Available records:
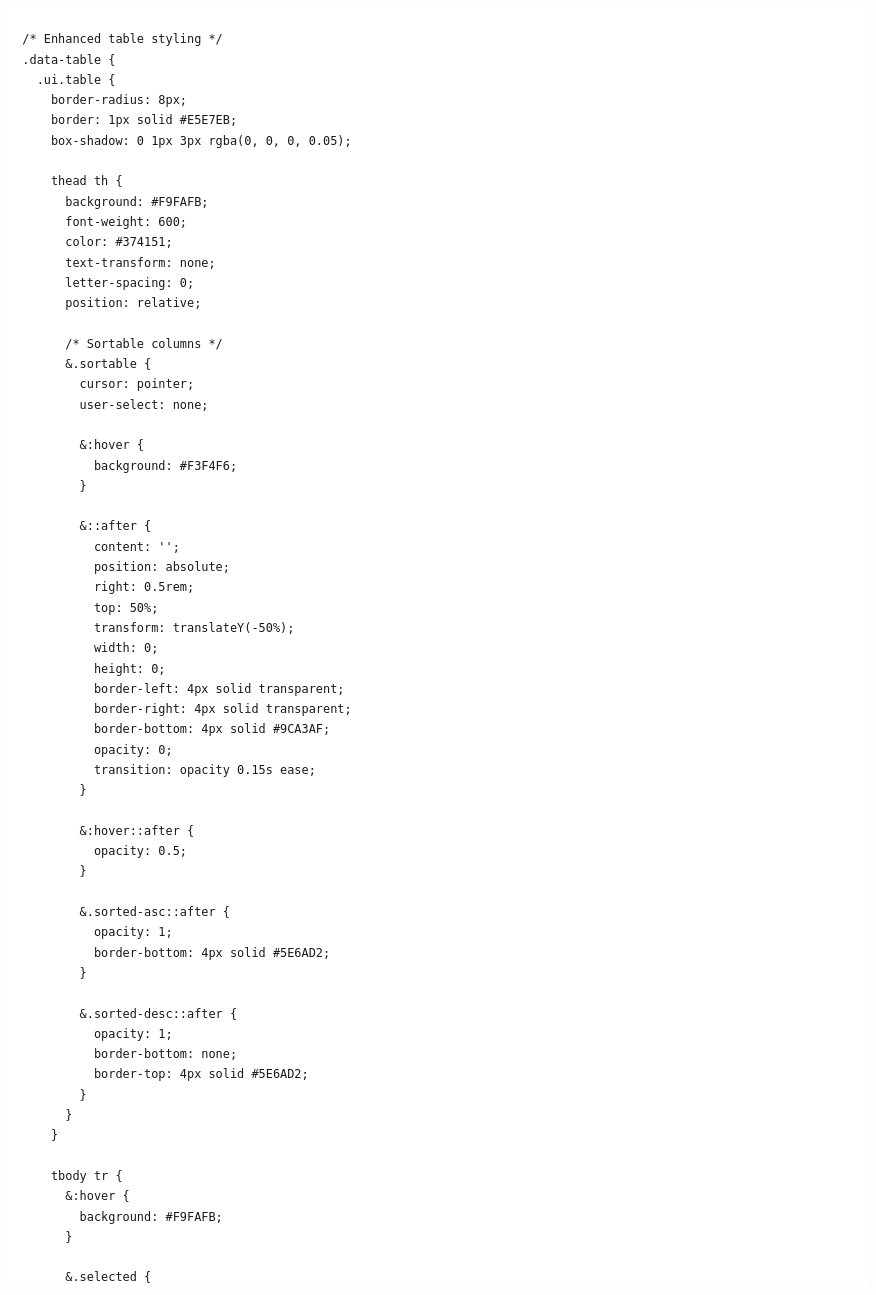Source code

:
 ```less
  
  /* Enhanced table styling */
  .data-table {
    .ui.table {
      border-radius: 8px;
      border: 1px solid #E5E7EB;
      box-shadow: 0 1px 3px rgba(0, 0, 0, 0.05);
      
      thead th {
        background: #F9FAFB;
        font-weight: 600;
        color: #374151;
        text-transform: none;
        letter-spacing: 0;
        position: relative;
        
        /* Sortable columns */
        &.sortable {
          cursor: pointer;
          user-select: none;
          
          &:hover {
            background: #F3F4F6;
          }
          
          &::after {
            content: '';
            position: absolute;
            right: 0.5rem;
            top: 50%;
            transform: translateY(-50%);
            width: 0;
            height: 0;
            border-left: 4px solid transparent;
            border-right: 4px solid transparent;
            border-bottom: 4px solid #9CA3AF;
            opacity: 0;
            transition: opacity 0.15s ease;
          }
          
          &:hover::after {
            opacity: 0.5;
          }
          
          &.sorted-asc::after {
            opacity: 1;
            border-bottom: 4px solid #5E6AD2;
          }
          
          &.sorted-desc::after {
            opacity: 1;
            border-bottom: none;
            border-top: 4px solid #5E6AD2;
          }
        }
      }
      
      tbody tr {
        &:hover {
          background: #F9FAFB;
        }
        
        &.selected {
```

...

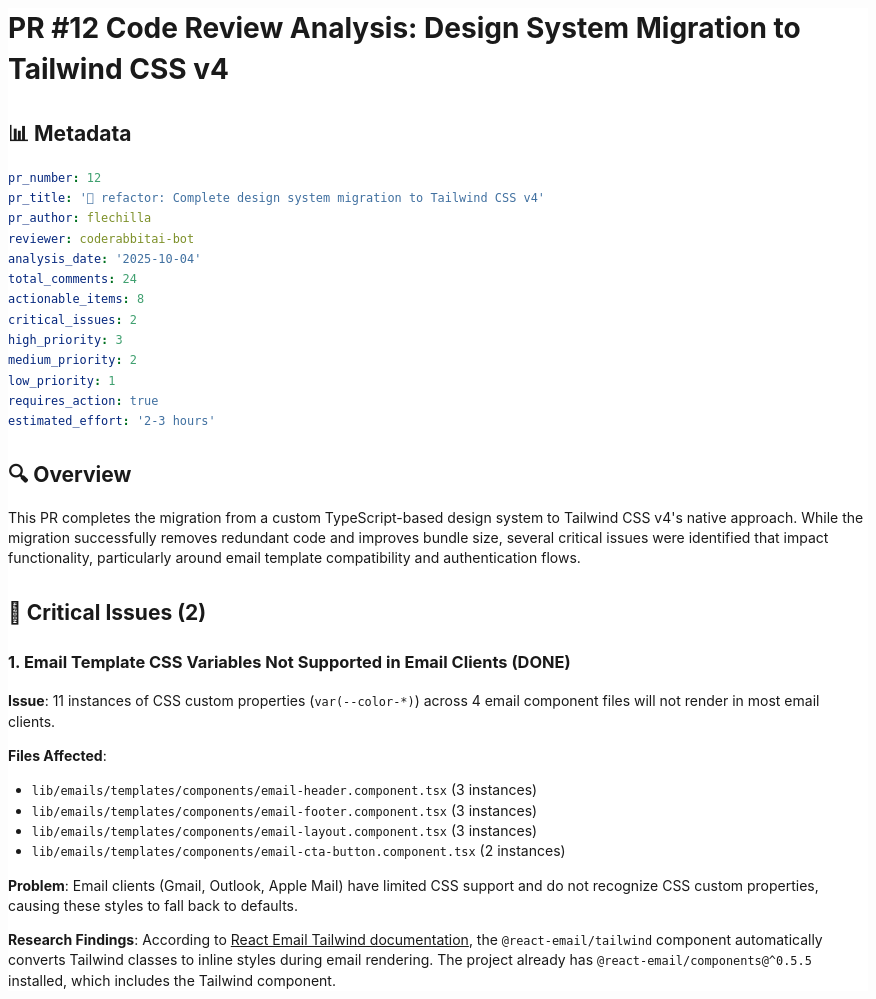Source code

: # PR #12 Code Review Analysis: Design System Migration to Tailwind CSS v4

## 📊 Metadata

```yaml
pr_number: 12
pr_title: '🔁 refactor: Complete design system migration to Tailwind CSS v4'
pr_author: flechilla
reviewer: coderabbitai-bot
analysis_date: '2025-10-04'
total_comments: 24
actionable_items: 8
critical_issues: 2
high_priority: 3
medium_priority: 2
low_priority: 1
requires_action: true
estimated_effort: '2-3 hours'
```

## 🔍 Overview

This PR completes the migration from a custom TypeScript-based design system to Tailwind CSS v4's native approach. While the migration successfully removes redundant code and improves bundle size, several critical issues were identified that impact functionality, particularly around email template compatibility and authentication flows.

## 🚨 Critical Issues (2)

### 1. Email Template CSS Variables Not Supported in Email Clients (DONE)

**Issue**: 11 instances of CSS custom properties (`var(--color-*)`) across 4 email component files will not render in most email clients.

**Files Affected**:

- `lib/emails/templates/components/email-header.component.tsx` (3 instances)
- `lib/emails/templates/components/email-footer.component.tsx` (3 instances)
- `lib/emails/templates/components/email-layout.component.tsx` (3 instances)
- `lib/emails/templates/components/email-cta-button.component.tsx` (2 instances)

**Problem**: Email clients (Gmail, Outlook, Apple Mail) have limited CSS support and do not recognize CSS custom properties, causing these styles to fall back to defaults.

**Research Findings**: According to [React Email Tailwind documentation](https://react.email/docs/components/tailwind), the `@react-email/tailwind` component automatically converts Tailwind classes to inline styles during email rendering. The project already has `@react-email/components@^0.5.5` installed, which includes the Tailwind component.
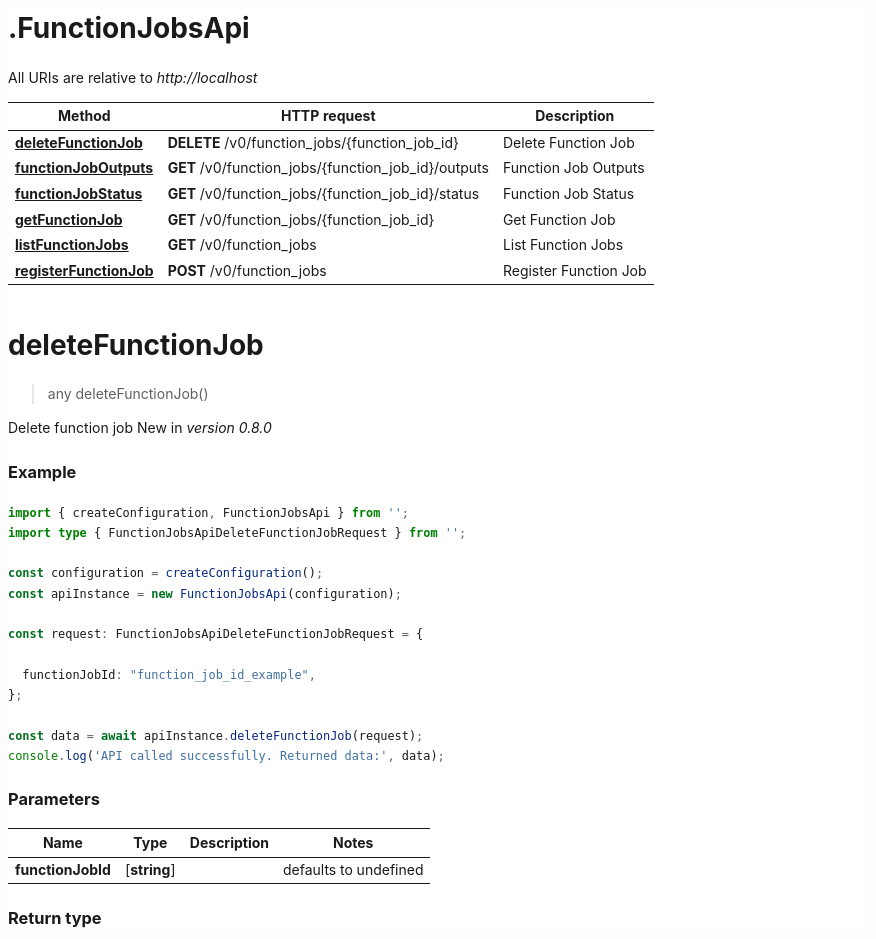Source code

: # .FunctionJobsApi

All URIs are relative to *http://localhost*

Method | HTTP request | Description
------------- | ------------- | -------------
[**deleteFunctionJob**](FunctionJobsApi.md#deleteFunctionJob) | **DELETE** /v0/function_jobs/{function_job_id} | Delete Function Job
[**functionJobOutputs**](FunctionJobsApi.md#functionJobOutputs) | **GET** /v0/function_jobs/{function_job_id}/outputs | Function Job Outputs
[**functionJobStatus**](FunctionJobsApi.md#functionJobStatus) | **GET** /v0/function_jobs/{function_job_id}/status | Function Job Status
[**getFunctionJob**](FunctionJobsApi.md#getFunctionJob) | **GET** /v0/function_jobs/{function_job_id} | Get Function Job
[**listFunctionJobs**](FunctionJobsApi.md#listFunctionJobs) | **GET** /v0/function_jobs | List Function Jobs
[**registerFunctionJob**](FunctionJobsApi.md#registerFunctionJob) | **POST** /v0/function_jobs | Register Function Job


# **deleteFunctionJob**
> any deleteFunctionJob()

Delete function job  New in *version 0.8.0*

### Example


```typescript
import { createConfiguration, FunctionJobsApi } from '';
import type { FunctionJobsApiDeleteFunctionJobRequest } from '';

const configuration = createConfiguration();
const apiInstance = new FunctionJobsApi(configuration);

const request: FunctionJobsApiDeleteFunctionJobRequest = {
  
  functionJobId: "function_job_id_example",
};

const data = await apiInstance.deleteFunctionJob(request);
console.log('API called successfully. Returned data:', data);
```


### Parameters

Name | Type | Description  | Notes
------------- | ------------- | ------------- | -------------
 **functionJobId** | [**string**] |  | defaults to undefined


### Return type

...

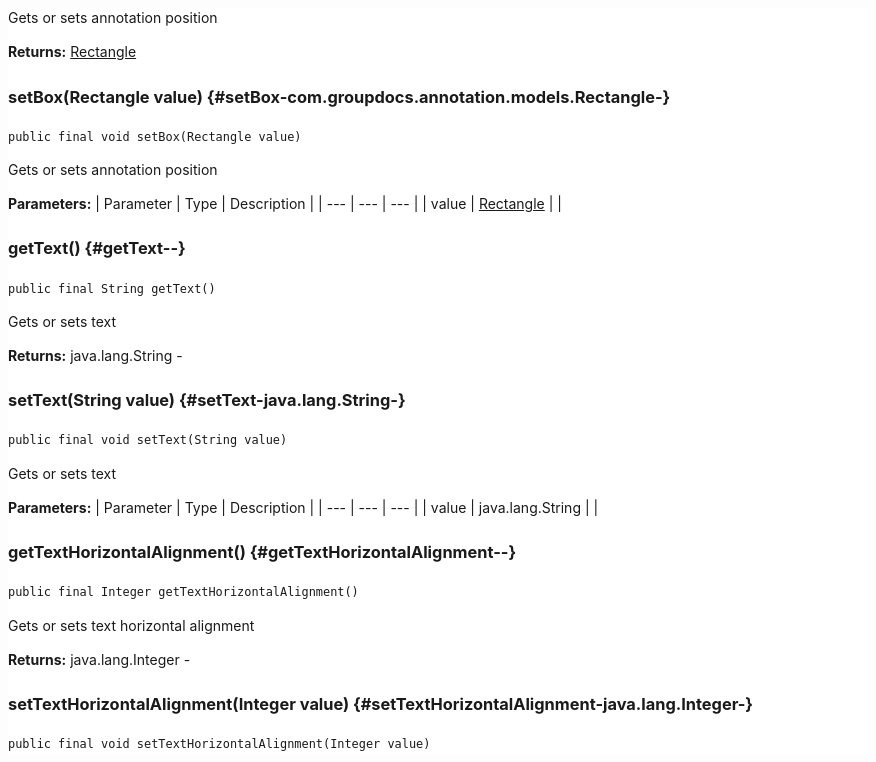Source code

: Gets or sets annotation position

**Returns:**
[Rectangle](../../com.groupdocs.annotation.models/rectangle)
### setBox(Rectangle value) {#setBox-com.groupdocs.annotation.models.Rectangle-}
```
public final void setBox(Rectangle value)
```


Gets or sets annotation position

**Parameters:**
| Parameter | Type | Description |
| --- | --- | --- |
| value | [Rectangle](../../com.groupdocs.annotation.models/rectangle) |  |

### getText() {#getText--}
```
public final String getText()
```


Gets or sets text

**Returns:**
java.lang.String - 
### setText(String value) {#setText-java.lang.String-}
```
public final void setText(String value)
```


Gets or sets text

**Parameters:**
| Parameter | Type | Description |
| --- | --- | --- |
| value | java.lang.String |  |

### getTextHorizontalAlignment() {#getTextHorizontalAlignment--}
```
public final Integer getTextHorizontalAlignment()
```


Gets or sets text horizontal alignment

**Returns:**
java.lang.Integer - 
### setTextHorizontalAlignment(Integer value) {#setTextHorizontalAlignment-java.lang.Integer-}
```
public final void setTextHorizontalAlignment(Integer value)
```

Task to carry out:
When the word "value" turns up on a line of the material above, copy that line.

The completed task:
### setBox(Rectangle value) {#setBox-com.groupdocs.annotation.models.Rectangle-}
public final void setBox(Rectangle value)
| value | [Rectangle](../../com.groupdocs.annotation.models/rectangle) |  |
### setText(String value) {#setText-java.lang.String-}
public final void setText(String value)
| value | java.lang.String |  |
### setTextHorizontalAlignment(Integer value) {#setTextHorizontalAlignment-java.lang.Integer-}
public final void setTextHorizontalAlignment(Integer value)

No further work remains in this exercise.